[[ DOCUMENT SECTION open ]]

Yet, the human rights crisis in the Occupied Palestinian Territories did not start on October 7 and will not end at the conclusion of this war. That’s why when CLAIHR President James Yap asked me to chair this working group, I had to say yes.

I come to this work in a number of ways. Being a lawyer, a Jewish person, a mother, and a feminist, I am unable to turn away from the human rights crisis in Occupied Palestine caused by decades of war, occupation and apartheid.

As a lawyer, I start from the basic overarching legal principle that human rights are universal and inalienable. That means that every person, regardless of race, gender, ethnicity, nationality or religion, possesses human rights inherently. We cannot take those rights away, we can only violate those rights. Palestinians are just as entitled to live with freedom, dignity, and equality, and to realize their rights to self-determination, as are any other group, including Israelis. 

I also know that legal orders are only as strong as their weakest link. We cannot claim to live in a human rights based legal order if human rights are ignored and downplayed when it is politically convenient. If the world does not recognize and uphold the human rights of Palestinians as recognized in international law, then the laws that enshrine those rights cease to be laws of general application. That creates a very dangerous reality for any group.

[[ DOCUMENT SECTION closed ]]

### TASK INSTRUCTIONS
Set down, word for word, the part of the statement on human rights in the Occupied Palestinian Territories that opens with the words containing "Yet, the human" and closes with "to say yes.". The rows aren't needed for this work.

[[ PROVIDED RECORDS open ]]

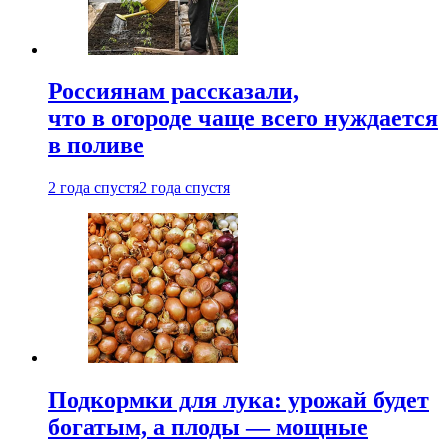
Россиянам рассказали,
что в огороде чаще всего нуждается
в поливе
2 года спустя
2 года спустя
Подкормки для лука: урожай будет
богатым, а плоды — мощные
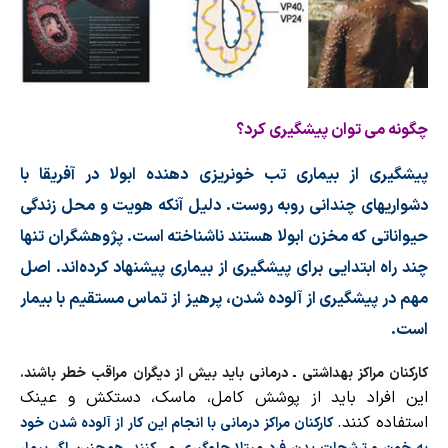
چگونه می توان پیشگیری کرد؟
پیشگیری از بیماری تب خونریزی دهنده ابولا در آفریقا با
دشواریهای چندانی روبه روست. دلیل آنکه هویت و محل زندگی
حیواناتی که مخزن ابولا هستند ناشناخته است. پژوهشگران تنها
چند راه ابتدایی برای پیشگیری از بیماری پیشنهاد کرده‌اند. اصل
مهم در پیشگیری از آلوده شدن، پرهیز از تماس مستقیم با بیمار
است.
کارکنان مراکز بهداشتی ـ درمانی باید بیش از دیگران مراقب خطر باشند.
این افراد باید از پوشش کامل، ماسک، دستکش و عینک
استفاده کنند.
کارکنان مراکز درمانی با انجام این کار از آلوده شدن خود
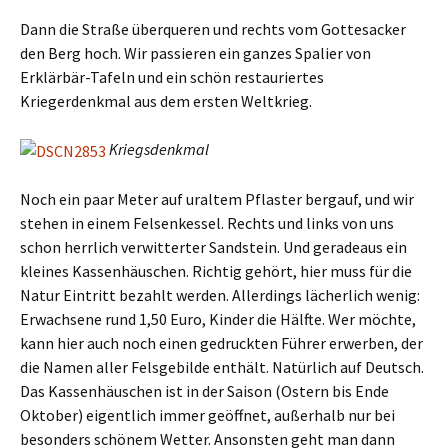
Dann die Straße überqueren und rechts vom Gottesacker
den Berg hoch. Wir passieren ein ganzes Spalier von
Erklärbär-Tafeln und ein schön restauriertes
Kriegerdenkmal aus dem ersten Weltkrieg.
Kriegsdenkmal
Noch ein paar Meter auf uraltem Pflaster bergauf, und wir
stehen in einem Felsenkessel. Rechts und links von uns
schon herrlich verwitterter Sandstein. Und geradeaus ein
kleines Kassenhäuschen. Richtig gehört, hier muss für die
Natur Eintritt bezahlt werden. Allerdings lächerlich wenig:
Erwachsene rund 1,50 Euro, Kinder die Hälfte. Wer möchte,
kann hier auch noch einen gedruckten Führer erwerben, der
die Namen aller Felsgebilde enthält. Natürlich auf Deutsch.
Das Kassenhäuschen ist in der Saison (Ostern bis Ende
Oktober) eigentlich immer geöffnet, außerhalb nur bei
besonders schönem Wetter. Ansonsten geht man dann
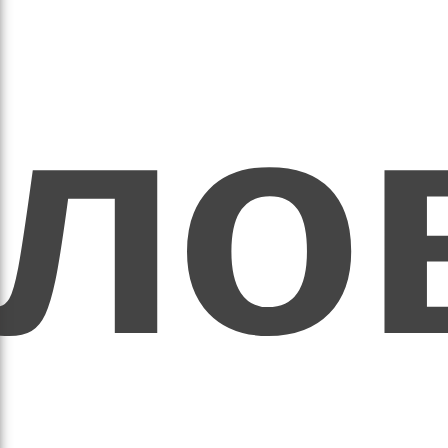
ихо
оло
оло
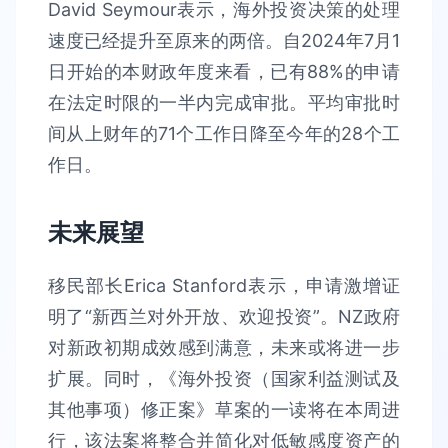
David Seymour表示，海外投资决策的处理
速度已经提升至原来的两倍。自2024年7月1
日开始的本财政年度来看，已有88%的申请
在法定时限的一半内完成审批。平均审批时
间从上财年的71个工作日降至今年的28个工
作日。
未来展望
移民部长Erica Stanford表示，申请激增证
明了“新西兰对外开放、欢迎投资”。NZ政府
对新政初期成效感到满意，未来或将进一步
扩展。同时，《海外投资（国家利益测试及
其他事项）修正案》草案的一读将在本周进
行，该法案将整合并简化对低敏感度资产的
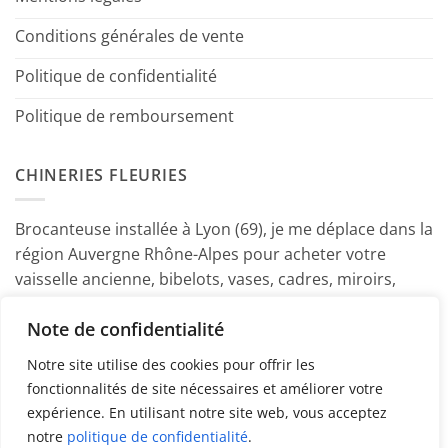
Conditions générales de vente
Politique de confidentialité
Politique de remboursement
CHINERIES FLEURIES
Brocanteuse installée à Lyon (69), je me déplace dans la
région Auvergne Rhône-Alpes pour acheter votre
vaisselle ancienne, bibelots, vases, cadres, miroirs,
luminaires, petits meubles etc. Contactez-moi ! ~
Note de confidentialité
Marine
Notre site utilise des cookies pour offrir les
fonctionnalités de site nécessaires et améliorer votre
expérience. En utilisant notre site web, vous acceptez
notre
politique de confidentialité
.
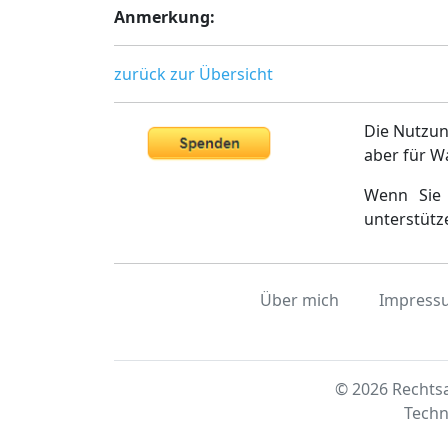
Anmerkung:
zurück zur Übersicht
Die Nutzun
aber für W
Wenn Sie 
unterstütz
Über mich
Impress
© 2026 Rechtsa
Techn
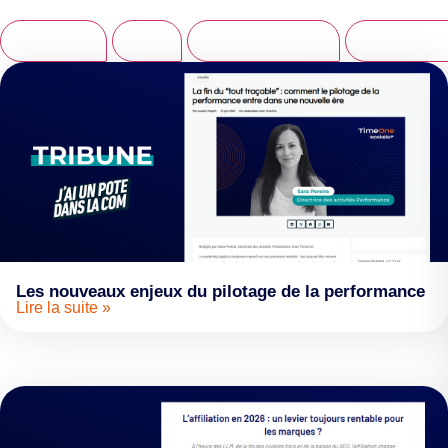
Affiliation
BtoB
IA et innovation
PRM & Lea
Les nouveaux enjeux du pilotage de la performance
Lire la suite »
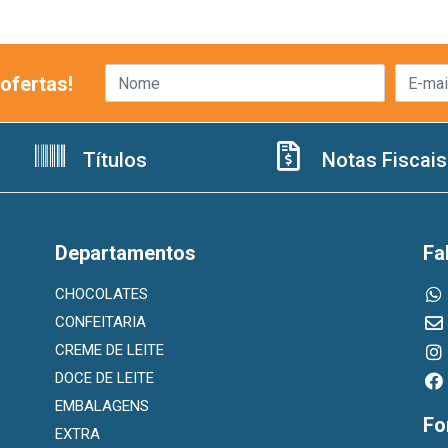
ofertas!
Títulos
Notas Fiscais
Departamentos
Fa
CHOCOLATES
CONFEITARIA
CREME DE LEITE
DOCE DE LEITE
EMBALAGENS
Fo
EXTRA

[[ PROVIDED RECORDS closed ]]

### RESPONSE TO THE TASK
Yet, the human rights crisis in the Occupied Palestinian Territories did not start on October 7 and will not end at the conclusion of this war. That’s why when CLAIHR President James Yap asked me to chair this working group, I had to say yes.